Denial comes first. They may have worked for one of the companies for a number of years – and may not be prepared for this drastic change. Anger might quickly follow when they acknowledge the scale of what is about to happen and the fear around what they might be about to lose.
Creating a bargaining chip is key to progressing beyond the anger stage. They will need to understand why their new world, in the new organisation, will be better. Often the focus of a merger is in the external communication but as success or failure will sit entirely with the people delivering it, achieving internal buy-in should be prioritised above all else.
Often with such change there’s an urge to present news with a “jazz hands” approach. However, doing the basics in terms of education from the outset is key to ensure everyone starts on the same page; make sure they understand why this change is happening, how and when and the fundaments of what’s about to happen. Only then should you to move onto the inspiration stage when you can get people excited and motivated.
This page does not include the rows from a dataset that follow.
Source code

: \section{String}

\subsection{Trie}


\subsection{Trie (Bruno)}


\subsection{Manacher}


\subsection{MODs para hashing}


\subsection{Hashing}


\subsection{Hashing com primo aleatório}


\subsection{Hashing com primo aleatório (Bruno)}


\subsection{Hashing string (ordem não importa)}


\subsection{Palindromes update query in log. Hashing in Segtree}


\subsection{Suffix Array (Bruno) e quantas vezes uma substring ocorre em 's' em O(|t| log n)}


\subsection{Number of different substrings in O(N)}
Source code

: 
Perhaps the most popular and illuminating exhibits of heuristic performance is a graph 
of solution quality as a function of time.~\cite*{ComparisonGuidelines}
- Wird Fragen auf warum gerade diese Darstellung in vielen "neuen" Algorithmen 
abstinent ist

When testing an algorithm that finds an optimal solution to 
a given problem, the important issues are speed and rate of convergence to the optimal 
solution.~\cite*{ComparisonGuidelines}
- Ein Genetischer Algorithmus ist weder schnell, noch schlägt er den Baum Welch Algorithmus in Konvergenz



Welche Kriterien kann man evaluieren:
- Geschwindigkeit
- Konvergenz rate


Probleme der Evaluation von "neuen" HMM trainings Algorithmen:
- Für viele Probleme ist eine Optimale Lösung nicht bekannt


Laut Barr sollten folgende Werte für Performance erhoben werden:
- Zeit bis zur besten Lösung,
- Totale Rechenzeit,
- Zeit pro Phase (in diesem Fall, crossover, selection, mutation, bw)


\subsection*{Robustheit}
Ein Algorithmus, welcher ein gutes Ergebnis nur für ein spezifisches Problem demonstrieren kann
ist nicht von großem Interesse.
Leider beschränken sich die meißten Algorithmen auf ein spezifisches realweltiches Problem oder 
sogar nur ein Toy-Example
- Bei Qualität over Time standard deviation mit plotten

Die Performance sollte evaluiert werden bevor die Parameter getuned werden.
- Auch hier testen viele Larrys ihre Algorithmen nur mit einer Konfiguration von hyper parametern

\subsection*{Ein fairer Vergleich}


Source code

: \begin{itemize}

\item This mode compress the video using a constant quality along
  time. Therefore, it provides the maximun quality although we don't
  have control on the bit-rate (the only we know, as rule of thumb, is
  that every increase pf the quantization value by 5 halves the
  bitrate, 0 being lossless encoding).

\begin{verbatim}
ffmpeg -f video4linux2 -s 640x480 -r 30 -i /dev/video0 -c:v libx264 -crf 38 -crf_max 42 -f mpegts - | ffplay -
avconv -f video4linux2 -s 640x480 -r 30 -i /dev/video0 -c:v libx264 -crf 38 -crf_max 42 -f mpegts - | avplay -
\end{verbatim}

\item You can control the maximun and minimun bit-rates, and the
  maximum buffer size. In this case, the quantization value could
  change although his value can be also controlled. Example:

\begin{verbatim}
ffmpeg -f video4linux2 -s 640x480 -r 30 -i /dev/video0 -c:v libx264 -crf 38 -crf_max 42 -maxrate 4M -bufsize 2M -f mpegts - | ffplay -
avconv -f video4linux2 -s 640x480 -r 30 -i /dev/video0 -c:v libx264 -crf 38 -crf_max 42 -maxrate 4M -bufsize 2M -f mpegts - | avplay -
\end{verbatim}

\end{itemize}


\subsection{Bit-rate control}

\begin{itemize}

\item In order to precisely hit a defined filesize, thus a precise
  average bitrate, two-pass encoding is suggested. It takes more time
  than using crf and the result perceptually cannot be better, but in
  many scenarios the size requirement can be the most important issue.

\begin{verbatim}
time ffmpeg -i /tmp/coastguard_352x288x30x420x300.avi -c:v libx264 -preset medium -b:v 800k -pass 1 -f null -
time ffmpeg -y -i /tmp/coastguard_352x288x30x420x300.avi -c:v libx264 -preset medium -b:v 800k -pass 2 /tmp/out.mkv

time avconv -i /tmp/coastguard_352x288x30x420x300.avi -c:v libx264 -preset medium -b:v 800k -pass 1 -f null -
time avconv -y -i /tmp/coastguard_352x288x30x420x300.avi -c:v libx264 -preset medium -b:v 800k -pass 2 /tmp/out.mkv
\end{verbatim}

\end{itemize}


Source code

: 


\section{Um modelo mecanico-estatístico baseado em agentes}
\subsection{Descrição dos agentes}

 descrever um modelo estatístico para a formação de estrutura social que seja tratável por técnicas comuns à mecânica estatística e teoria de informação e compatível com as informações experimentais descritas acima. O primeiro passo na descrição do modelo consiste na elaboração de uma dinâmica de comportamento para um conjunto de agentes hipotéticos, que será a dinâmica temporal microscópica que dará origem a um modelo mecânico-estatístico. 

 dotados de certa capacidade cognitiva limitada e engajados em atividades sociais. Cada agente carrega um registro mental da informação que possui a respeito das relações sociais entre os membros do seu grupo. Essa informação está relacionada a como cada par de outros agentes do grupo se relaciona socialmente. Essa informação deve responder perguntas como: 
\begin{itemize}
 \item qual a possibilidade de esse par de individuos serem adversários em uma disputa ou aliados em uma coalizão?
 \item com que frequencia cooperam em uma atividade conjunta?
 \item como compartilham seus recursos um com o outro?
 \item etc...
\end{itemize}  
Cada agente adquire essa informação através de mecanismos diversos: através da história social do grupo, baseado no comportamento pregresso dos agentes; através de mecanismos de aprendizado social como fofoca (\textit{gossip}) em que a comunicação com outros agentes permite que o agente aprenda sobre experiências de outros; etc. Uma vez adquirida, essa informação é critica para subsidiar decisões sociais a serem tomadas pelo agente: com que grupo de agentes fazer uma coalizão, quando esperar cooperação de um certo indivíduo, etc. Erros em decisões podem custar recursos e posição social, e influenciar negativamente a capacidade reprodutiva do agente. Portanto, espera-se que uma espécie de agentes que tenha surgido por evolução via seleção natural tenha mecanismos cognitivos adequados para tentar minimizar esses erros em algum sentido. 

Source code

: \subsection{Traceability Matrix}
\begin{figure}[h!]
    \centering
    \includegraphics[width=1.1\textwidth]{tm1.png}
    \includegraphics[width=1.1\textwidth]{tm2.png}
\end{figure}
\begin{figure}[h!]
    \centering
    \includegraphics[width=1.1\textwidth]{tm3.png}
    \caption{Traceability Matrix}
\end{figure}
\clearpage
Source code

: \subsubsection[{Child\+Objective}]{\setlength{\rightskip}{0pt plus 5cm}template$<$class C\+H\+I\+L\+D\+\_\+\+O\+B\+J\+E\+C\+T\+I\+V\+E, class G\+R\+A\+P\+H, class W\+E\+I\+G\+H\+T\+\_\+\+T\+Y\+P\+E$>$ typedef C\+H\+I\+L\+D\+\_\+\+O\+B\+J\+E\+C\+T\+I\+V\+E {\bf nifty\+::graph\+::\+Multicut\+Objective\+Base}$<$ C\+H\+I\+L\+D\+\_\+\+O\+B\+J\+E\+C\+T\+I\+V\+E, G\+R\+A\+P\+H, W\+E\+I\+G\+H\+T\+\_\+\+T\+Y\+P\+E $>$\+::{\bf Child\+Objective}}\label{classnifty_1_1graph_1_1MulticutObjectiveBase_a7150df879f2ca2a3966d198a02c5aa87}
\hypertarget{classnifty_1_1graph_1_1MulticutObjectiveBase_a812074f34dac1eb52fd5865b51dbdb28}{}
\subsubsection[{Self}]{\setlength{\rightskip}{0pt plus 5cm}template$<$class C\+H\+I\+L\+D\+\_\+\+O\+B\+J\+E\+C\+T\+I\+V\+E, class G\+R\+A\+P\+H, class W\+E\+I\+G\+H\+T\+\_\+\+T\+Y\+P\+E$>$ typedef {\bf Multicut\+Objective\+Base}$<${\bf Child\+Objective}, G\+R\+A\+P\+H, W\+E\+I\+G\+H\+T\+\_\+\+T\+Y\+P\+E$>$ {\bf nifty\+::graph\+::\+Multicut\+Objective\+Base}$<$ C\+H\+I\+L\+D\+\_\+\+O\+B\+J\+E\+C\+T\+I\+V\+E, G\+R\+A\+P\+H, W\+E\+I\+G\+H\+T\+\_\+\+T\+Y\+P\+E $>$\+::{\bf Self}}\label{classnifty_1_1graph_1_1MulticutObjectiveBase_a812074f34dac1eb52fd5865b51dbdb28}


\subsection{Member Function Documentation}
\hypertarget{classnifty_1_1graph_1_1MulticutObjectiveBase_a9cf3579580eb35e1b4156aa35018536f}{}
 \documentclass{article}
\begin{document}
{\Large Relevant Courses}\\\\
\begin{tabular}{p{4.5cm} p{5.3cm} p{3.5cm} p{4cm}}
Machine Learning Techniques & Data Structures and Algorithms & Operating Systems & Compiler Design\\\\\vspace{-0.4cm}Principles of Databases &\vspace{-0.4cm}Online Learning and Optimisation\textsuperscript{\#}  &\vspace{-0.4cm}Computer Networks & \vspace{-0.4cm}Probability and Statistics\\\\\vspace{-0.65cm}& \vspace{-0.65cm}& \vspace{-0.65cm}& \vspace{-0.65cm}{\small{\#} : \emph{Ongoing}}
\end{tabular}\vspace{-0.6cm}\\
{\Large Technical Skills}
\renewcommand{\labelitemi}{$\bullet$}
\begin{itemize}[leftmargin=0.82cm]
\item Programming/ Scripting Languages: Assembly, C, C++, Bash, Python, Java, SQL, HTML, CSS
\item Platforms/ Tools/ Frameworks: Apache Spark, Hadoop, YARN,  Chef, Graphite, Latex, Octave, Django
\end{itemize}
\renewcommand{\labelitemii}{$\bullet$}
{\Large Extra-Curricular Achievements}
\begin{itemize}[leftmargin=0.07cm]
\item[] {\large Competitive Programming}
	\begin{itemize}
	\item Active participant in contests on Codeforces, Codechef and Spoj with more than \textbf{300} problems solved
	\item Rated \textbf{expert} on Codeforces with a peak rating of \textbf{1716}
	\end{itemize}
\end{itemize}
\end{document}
And remembering (as with consumers!), some people need to hear a message 7 times before it sinks in- don’t be afraid to over communicate. Also, consider using highly inclusive language to ensure everyone realises they’re involved and responsible for achieving a successful outcome.
These are subtle methods to ensure that your communication lands. But getting the merger ball rolling is just the beginning. Cultivating a new and improved culture takes time, patience – and a good pair of ears.
Keep Your Ear to the Ground
Businesses typically embargo all news of the merger from everyone – employees included – to protect the moment of the big reveal.
This helps build quite a spectacle. Blindsiding those that are most affected, however, is far from an optimal strategy. A lack of communication will damage the process. You need to not only be sure to communicate internally ahead of externally but also ensure a two-way process; genuinely listening to the concerns of the people who matter.
Open forums provide employees with a platform to speak their mind. Be sure to harness the power of getting the leadership team out in front so they can see the whites of their eyes . Being honest about the changes they are facing and defining what success looks like early on is the catalyst for building an umbrella position that connects everyone across the board.
Customer experience (CX) is always top of the list of discussions – time and money is constantly invested into establishing and maintaining paths to purchase. But your staff are your biggest customers – and biggest advocates.
Therefore, it’s actually developing a powerful people experience that is essential. Make your employees feel that they are part of something, ensuring their rhythms and rituals ladder up to the overarching narrative. Even a simple thing like branded merch can be a straightforward – and highly effective – way to generate internal affinity.
Forge Your Own Path
It’s early days so EssenceMediacom has a long way to go before the merger can be deemed a success or not. Overcoming both organisations’ unique cultures represents the first hurdle. Essence were seen as the cool kids on the block whereas Mediacom were deemed the old veterans. Now that everyone is going to be staying under one roof, this gap needs to be bridged.
As most smart business leaders know, happy employees equals happy customers equals a happy business. Taking the team on the journey is the most important element of a successful merger. The reality is that customers don’t really care who you are or what your name is.
But the team needs to feel like their new organisation is a home away from home.